Let $\boldsymbol{\sigma}=\left(\sigma_{1}, \sigma_{2}, \sigma_{3}\right)$ be a set of Hermitian operators obeying

$$\left[\sigma_{i}, \sigma_{j}\right]=2 i \epsilon_{i j k} \sigma_{k} \quad \text { and } \quad(\mathbf{n} \cdot \boldsymbol{\sigma})^{2}=1$$

where $\mathbf{n}$ is any unit vector. Show that $(*)$ implies that

$$(\mathbf{a} \cdot \boldsymbol{\sigma})(\mathbf{b} \cdot \boldsymbol{\sigma})=\mathbf{a} \cdot \mathbf{b}+i(\mathbf{a} \times \mathbf{b}) \cdot \boldsymbol{\sigma}$$

for any vectors a and $\mathbf{b}$. Explain, with reference to the properties $(*)$, how $\boldsymbol{\sigma}$ can be related to the intrinsic angular momentum $\mathbf{S}$ for a particle of spin $\frac{1}{2}$.
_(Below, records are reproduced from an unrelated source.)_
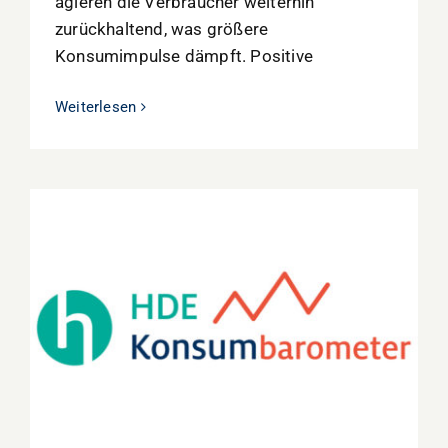
agieren die Verbraucher weiterhin
zurückhaltend, was größere
Konsumimpulse dämpft. Positive
Weiterlesen
HDE-Konsumbarometer Mai 2025:
Verbraucherstimmung stagniert angesichts
politischer und wirtschaftlicher
Unsicherheiten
Show that the operators $P_{\pm}=\frac{1}{2}(1 \pm \mathbf{n} \cdot \boldsymbol{\sigma})$ are Hermitian and obey

$$P_{\pm}^{2}=P_{\pm}, \quad P_{+} P_{-}=P_{-} P_{+}=0$$

Show how $P_{\pm}$can be used to write any state $|\chi\rangle$ as a linear combination of eigenstates of $\mathbf{n} \cdot \boldsymbol{\sigma}$. Use this to deduce that if the system is in a normalised state $|\chi\rangle$ when $\mathbf{n} \cdot \boldsymbol{\sigma}$ is measured, then the results $\pm 1$ will be obtained with probabilities

$$\| P_{\pm}|\chi\rangle \|^{2}=\frac{1}{2}(1 \pm\langle\chi|\mathbf{n} \cdot \boldsymbol{\sigma}| \chi\rangle)$$

If $|\chi\rangle$ is a state corresponding to the system having spin up along a direction defined by a unit vector $\mathbf{m}$, show that a measurement will find the system to have spin up along $\mathbf{n}$ with probability $\frac{1}{2}(1+\mathbf{n} \cdot \mathbf{m})$.